*** Opening RECORD EXCERPTS ***

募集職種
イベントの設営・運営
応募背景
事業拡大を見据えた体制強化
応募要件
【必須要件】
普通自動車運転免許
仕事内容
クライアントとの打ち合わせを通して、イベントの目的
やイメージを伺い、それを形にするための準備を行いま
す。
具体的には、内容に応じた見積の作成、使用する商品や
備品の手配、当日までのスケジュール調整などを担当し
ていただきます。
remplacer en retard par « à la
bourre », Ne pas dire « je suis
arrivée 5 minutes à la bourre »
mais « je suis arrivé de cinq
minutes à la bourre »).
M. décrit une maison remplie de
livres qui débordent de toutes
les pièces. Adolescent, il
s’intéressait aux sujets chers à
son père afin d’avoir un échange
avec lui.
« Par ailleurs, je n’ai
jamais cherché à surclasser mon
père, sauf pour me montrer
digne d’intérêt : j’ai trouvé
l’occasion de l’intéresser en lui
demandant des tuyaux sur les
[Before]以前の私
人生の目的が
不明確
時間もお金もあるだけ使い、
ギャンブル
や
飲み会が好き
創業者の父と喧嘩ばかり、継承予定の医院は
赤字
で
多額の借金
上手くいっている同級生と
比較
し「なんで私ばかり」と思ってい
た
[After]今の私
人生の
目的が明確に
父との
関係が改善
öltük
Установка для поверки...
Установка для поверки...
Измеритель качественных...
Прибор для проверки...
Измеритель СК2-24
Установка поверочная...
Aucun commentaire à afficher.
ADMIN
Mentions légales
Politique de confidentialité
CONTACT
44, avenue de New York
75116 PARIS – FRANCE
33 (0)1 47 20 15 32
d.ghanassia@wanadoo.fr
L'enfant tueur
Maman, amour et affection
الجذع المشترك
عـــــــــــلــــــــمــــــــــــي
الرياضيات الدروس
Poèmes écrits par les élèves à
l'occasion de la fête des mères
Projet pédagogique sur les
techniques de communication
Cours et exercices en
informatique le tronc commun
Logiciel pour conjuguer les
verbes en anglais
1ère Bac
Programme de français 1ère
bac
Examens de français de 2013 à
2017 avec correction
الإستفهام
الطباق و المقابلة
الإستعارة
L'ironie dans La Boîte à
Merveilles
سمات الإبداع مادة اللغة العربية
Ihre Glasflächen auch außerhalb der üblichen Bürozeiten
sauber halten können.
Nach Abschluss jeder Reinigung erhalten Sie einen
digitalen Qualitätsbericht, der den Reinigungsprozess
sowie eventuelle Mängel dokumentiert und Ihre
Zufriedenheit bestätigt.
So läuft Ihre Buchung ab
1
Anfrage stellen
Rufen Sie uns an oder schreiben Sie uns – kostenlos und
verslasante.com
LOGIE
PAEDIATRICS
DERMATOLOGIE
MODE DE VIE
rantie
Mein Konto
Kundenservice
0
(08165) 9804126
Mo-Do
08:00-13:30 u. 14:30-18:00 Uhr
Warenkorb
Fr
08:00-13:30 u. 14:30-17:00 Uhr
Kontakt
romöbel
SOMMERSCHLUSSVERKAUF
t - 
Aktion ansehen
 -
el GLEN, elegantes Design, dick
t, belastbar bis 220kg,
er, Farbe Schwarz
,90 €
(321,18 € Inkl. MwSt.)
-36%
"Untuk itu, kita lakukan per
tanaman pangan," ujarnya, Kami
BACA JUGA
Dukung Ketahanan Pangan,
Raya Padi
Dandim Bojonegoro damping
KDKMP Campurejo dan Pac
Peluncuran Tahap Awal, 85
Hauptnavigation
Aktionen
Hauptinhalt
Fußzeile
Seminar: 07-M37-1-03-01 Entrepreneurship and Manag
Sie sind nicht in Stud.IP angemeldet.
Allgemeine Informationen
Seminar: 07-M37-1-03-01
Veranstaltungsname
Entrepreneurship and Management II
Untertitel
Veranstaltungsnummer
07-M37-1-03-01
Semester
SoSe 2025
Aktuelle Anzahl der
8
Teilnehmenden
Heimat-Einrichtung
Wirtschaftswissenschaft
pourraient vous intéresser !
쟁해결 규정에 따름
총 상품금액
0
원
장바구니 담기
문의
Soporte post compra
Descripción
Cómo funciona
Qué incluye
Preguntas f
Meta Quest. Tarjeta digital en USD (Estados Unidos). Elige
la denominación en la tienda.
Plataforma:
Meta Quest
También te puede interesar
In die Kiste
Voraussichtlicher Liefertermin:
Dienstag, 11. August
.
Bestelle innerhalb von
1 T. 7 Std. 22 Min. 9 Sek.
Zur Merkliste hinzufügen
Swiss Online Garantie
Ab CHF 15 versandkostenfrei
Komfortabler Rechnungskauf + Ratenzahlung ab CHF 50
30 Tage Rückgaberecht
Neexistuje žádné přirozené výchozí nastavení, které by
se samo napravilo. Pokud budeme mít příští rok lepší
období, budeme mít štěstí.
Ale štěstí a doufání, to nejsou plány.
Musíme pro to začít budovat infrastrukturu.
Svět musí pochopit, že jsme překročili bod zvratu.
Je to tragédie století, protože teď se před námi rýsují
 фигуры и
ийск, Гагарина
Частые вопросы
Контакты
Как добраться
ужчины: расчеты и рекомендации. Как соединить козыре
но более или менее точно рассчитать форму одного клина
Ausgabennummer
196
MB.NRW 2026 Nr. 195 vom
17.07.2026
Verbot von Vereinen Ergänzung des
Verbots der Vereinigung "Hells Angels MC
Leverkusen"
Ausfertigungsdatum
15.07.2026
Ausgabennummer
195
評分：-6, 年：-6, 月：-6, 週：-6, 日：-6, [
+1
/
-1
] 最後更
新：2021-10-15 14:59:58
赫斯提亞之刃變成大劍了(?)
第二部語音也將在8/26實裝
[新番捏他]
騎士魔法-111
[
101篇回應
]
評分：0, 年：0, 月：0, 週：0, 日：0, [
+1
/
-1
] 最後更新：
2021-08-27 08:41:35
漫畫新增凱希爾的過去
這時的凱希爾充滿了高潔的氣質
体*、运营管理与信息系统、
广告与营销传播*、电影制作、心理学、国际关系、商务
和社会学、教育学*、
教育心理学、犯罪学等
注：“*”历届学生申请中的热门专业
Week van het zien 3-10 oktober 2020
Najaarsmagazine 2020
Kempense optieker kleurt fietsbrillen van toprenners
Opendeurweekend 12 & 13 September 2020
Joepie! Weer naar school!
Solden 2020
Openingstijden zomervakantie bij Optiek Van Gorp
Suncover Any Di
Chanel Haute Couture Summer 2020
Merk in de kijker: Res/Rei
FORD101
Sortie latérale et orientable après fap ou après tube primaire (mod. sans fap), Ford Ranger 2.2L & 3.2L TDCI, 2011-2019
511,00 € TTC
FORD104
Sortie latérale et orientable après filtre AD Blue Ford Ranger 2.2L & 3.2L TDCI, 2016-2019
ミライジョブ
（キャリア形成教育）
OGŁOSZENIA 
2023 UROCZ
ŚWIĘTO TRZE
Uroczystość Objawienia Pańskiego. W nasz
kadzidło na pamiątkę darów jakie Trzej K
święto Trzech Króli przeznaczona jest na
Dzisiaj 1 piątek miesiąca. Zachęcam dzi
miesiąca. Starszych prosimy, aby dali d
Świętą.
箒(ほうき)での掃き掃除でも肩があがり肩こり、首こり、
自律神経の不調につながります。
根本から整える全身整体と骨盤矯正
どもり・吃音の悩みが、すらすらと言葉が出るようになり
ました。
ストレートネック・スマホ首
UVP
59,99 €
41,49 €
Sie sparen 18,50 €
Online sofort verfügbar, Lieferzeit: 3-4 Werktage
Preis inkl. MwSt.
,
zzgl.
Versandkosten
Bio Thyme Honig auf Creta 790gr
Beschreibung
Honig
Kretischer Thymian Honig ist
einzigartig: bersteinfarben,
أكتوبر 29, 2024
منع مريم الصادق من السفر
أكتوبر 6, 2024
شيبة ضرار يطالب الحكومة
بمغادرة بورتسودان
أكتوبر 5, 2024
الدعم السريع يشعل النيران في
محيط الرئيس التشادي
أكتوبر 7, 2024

*** Closing RECORD EXCERPTS ***

### WHAT YOU WILL DO:
Can you transcribe the records word for word, from the very first line up to and including the line with "Ne pas dire"?

### COMPLETED EXERCISE:
募集職種
イベントの設営・運営
応募背景
事業拡大を見据えた体制強化
応募要件
【必須要件】
普通自動車運転免許
仕事内容
クライアントとの打ち合わせを通して、イベントの目的
やイメージを伺い、それを形にするための準備を行いま
す。
具体的には、内容に応じた見積の作成、使用する商品や
備品の手配、当日までのスケジュール調整などを担当し
ていただきます。
remplacer en retard par « à la
bourre », Ne pas dire « je suis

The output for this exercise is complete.